List of tasks
• 1. Name every forum member who posted in the slingshot forum thread, listing each name once.
• 2. Reproduce the passage of the slingshot forum thread that runs from "Been working on" to "(Apr 17, 2017)".

Quoted passage
/---

# I actually do shoot slingshots



## Tag (Jun 11, 2014)

. I asked Bill Hays to make this for me, thinking I need to try this again. I'm not 100% sure, but I think I drilled the holes for tubes. I'm showing the card to let you know that this is no warmup, out of my pocket and let er fly. Now let's say this pattern was a different type of target???? like a nasty object, at close distance. I would say this would be a deterrent, to say the least. I sometimes carry my BoyShot in G10 and really small marbles. No metal detector to embarrass me.

I shoot the PFS with a total different style, and I actually hit the target. People call it instinctive shooting, I'm not sure what I call it, lucky I guess. I do know I have full view of my target. I'm not sure how far away I am from the target, I move around to simulate different situations.


----------



## Tag (Jun 11, 2014)

Any thoughts on this type of shooting is greatly appreciated. This topic has been discussed before, nut the Forum has new members.


----------



## Stankard757 (Apr 20, 2020)

Been working on PFS myself currently shooting semi and full butterfly. Looks to me like just need to work on your anchor points. Theres some great vids on YouTube by Dgui and Arturo. Keep at it


----------



## hoggy (Apr 17, 2017)

that's some good shooting. and a cool frame btw. isn't that your namesake, the TAG? i try to quick aim, kind of like snap shooting. but i also try to implement mr. bill hay's concept of a sucker on a stick. the flip is the stick and the target the candy. i feel you'll get to wavering if you hold too long. no expert by any means, just my 2 cents.


----------



## Tag (Jun 11, 2014)

When I shoot my pfs, I only hold the slingshot about chest high. I don’t anchor like my regular slingshot. My pfs is for self protection. I have a concealed carry permit, and I carry, but I would rather pepper spray or shoot you with a slingshot. My theory is the low life piece of %#%#% that would attack me doesn’t want the police involved. So to shoot them with a gun would be my last resort. I hope it never comes to that, but if I don’t practice I won’t be prepared


----------



## SonoftheRepublic (Jul 3, 2011)

Hey Tag . . . I think its great you're practicing with your PFS for personal protection. And the target you're showing says you're a pretty dang good shot with that thing! I agree with your strategy of using the PFS* 'first' *in lieu of a more lethal defense.

\---

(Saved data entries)
/---

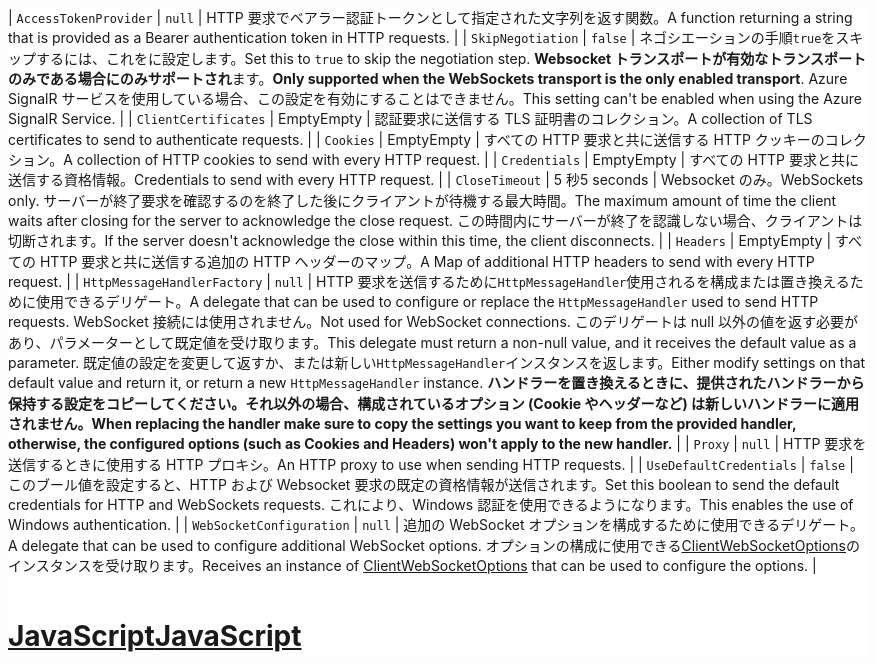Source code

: | `AccessTokenProvider` | `null` | <span data-ttu-id="f9f42-387">HTTP 要求でベアラー認証トークンとして指定された文字列を返す関数。</span><span class="sxs-lookup"><span data-stu-id="f9f42-387">A function returning a string that is provided as a Bearer authentication token in HTTP requests.</span></span> |
| `SkipNegotiation` | `false` | <span data-ttu-id="f9f42-388">ネゴシエーションの手順`true`をスキップするには、これをに設定します。</span><span class="sxs-lookup"><span data-stu-id="f9f42-388">Set this to `true` to skip the negotiation step.</span></span> <span data-ttu-id="f9f42-389">**Websocket トランスポートが有効なトランスポートのみである場合にのみサポートされ**ます。</span><span class="sxs-lookup"><span data-stu-id="f9f42-389">**Only supported when the WebSockets transport is the only enabled transport**.</span></span> <span data-ttu-id="f9f42-390">Azure SignalR サービスを使用している場合、この設定を有効にすることはできません。</span><span class="sxs-lookup"><span data-stu-id="f9f42-390">This setting can't be enabled when using the Azure SignalR Service.</span></span> |
| `ClientCertificates` | <span data-ttu-id="f9f42-391">Empty</span><span class="sxs-lookup"><span data-stu-id="f9f42-391">Empty</span></span> | <span data-ttu-id="f9f42-392">認証要求に送信する TLS 証明書のコレクション。</span><span class="sxs-lookup"><span data-stu-id="f9f42-392">A collection of TLS certificates to send to authenticate requests.</span></span> |
| `Cookies` | <span data-ttu-id="f9f42-393">Empty</span><span class="sxs-lookup"><span data-stu-id="f9f42-393">Empty</span></span> | <span data-ttu-id="f9f42-394">すべての HTTP 要求と共に送信する HTTP クッキーのコレクション。</span><span class="sxs-lookup"><span data-stu-id="f9f42-394">A collection of HTTP cookies to send with every HTTP request.</span></span> |
| `Credentials` | <span data-ttu-id="f9f42-395">Empty</span><span class="sxs-lookup"><span data-stu-id="f9f42-395">Empty</span></span> | <span data-ttu-id="f9f42-396">すべての HTTP 要求と共に送信する資格情報。</span><span class="sxs-lookup"><span data-stu-id="f9f42-396">Credentials to send with every HTTP request.</span></span> |
| `CloseTimeout` | <span data-ttu-id="f9f42-397">5 秒</span><span class="sxs-lookup"><span data-stu-id="f9f42-397">5 seconds</span></span> | <span data-ttu-id="f9f42-398">Websocket のみ。</span><span class="sxs-lookup"><span data-stu-id="f9f42-398">WebSockets only.</span></span> <span data-ttu-id="f9f42-399">サーバーが終了要求を確認するのを終了した後にクライアントが待機する最大時間。</span><span class="sxs-lookup"><span data-stu-id="f9f42-399">The maximum amount of time the client waits after closing for the server to acknowledge the close request.</span></span> <span data-ttu-id="f9f42-400">この時間内にサーバーが終了を認識しない場合、クライアントは切断されます。</span><span class="sxs-lookup"><span data-stu-id="f9f42-400">If the server doesn't acknowledge the close within this time, the client disconnects.</span></span> |
| `Headers` | <span data-ttu-id="f9f42-401">Empty</span><span class="sxs-lookup"><span data-stu-id="f9f42-401">Empty</span></span> | <span data-ttu-id="f9f42-402">すべての HTTP 要求と共に送信する追加の HTTP ヘッダーのマップ。</span><span class="sxs-lookup"><span data-stu-id="f9f42-402">A Map of additional HTTP headers to send with every HTTP request.</span></span> |
| `HttpMessageHandlerFactory` | `null` | <span data-ttu-id="f9f42-403">HTTP 要求を送信するために`HttpMessageHandler`使用されるを構成または置き換えるために使用できるデリゲート。</span><span class="sxs-lookup"><span data-stu-id="f9f42-403">A delegate that can be used to configure or replace the `HttpMessageHandler` used to send HTTP requests.</span></span> <span data-ttu-id="f9f42-404">WebSocket 接続には使用されません。</span><span class="sxs-lookup"><span data-stu-id="f9f42-404">Not used for WebSocket connections.</span></span> <span data-ttu-id="f9f42-405">このデリゲートは null 以外の値を返す必要があり、パラメーターとして既定値を受け取ります。</span><span class="sxs-lookup"><span data-stu-id="f9f42-405">This delegate must return a non-null value, and it receives the default value as a parameter.</span></span> <span data-ttu-id="f9f42-406">既定値の設定を変更して返すか、または新しい`HttpMessageHandler`インスタンスを返します。</span><span class="sxs-lookup"><span data-stu-id="f9f42-406">Either modify settings on that default value and return it, or return a new `HttpMessageHandler` instance.</span></span> <span data-ttu-id="f9f42-407">**ハンドラーを置き換えるときに、提供されたハンドラーから保持する設定をコピーしてください。それ以外の場合、構成されているオプション (Cookie やヘッダーなど) は新しいハンドラーに適用されません。**</span><span class="sxs-lookup"><span data-stu-id="f9f42-407">**When replacing the handler make sure to copy the settings you want to keep from the provided handler, otherwise, the configured options (such as Cookies and Headers) won't apply to the new handler.**</span></span> |
| `Proxy` | `null` | <span data-ttu-id="f9f42-408">HTTP 要求を送信するときに使用する HTTP プロキシ。</span><span class="sxs-lookup"><span data-stu-id="f9f42-408">An HTTP proxy to use when sending HTTP requests.</span></span> |
| `UseDefaultCredentials` | `false` | <span data-ttu-id="f9f42-409">このブール値を設定すると、HTTP および Websocket 要求の既定の資格情報が送信されます。</span><span class="sxs-lookup"><span data-stu-id="f9f42-409">Set this boolean to send the default credentials for HTTP and WebSockets requests.</span></span> <span data-ttu-id="f9f42-410">これにより、Windows 認証を使用できるようになります。</span><span class="sxs-lookup"><span data-stu-id="f9f42-410">This enables the use of Windows authentication.</span></span> |
| `WebSocketConfiguration` | `null` | <span data-ttu-id="f9f42-411">追加の WebSocket オプションを構成するために使用できるデリゲート。</span><span class="sxs-lookup"><span data-stu-id="f9f42-411">A delegate that can be used to configure additional WebSocket options.</span></span> <span data-ttu-id="f9f42-412">オプションの構成に使用できる[ClientWebSocketOptions](/dotnet/api/system.net.websockets.clientwebsocketoptions)のインスタンスを受け取ります。</span><span class="sxs-lookup"><span data-stu-id="f9f42-412">Receives an instance of [ClientWebSocketOptions](/dotnet/api/system.net.websockets.clientwebsocketoptions) that can be used to configure the options.</span></span> |

# <a name="javascripttabjavascript"></a>[<span data-ttu-id="f9f42-413">JavaScript</span><span class="sxs-lookup"><span data-stu-id="f9f42-413">JavaScript</span></span>](#tab/javascript)
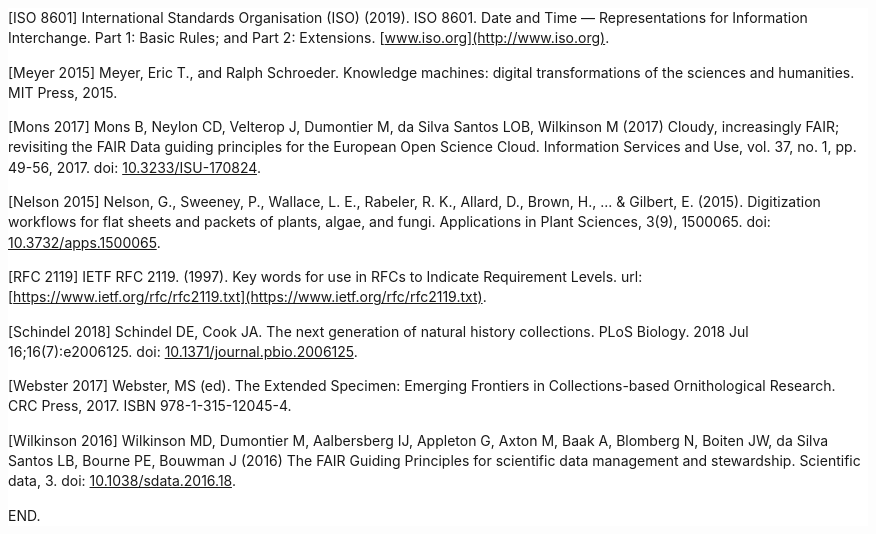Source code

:[ISO 8601]	International Standards Organisation (ISO) (2019). ISO 8601. Date and Time — Representations for Information Interchange. Part 1: Basic Rules; and Part 2: Extensions. [www.iso.org](http://www.iso.org).  

[Meyer 2015]	Meyer, Eric T., and Ralph Schroeder. Knowledge machines: digital transformations of the sciences and humanities. MIT Press, 2015.

[Mons 2017]	Mons B, Neylon CD, Velterop J, Dumontier M, da Silva Santos LOB, Wilkinson M (2017) Cloudy, increasingly FAIR; revisiting the FAIR Data guiding principles for the European Open Science Cloud. Information Services and Use, vol. 37, no. 1, pp. 49-56, 2017. doi: [10.3233/ISU-170824](https://doi.org/10.3233/ISU-170824).

[Nelson 2015]	Nelson, G., Sweeney, P., Wallace, L. E., Rabeler, R. K., Allard, D., Brown, H., ... & Gilbert, E. (2015). Digitization workflows for flat sheets and packets of plants, algae, and fungi. Applications in Plant Sciences, 3(9), 1500065. doi: [10.3732/apps.1500065](https://doi.org/10.3732/apps.1500065). 

[RFC 2119]	IETF RFC 2119. (1997).  Key words for use in RFCs to Indicate Requirement Levels. url: [https://www.ietf.org/rfc/rfc2119.txt](https://www.ietf.org/rfc/rfc2119.txt). 

[Schindel 2018] Schindel DE, Cook JA. The next generation of natural history collections. PLoS Biology. 2018 Jul 16;16(7):e2006125. doi: [10.1371/journal.pbio.2006125](https://doi.org/10.1371/journal.pbio.2006125).

[Webster 2017] Webster, MS (ed). The Extended Specimen: Emerging Frontiers in Collections-based Ornithological Research. CRC Press, 2017. ISBN 978-1-315-12045-4.

[Wilkinson 2016]	Wilkinson MD, Dumontier M, Aalbersberg IJ, Appleton G, Axton M, Baak A, Blomberg N, Boiten JW, da Silva Santos LB, Bourne PE, Bouwman J (2016) The FAIR Guiding Principles for scientific data management and stewardship. Scientific data, 3. doi: [10.1038/sdata.2016.18](https://doi.org/10.1038/sdata.2016.18).

END.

\---

Exercise solutions
• 1. Tag, Stankard757, hoggy, SonoftheRepublic

• 2.
Been working on PFS myself currently shooting semi and full butterfly. Looks to me like just need to work on your anchor points. Theres some great vids on YouTube by Dgui and Arturo. Keep at it


----------



## hoggy (Apr 17, 2017)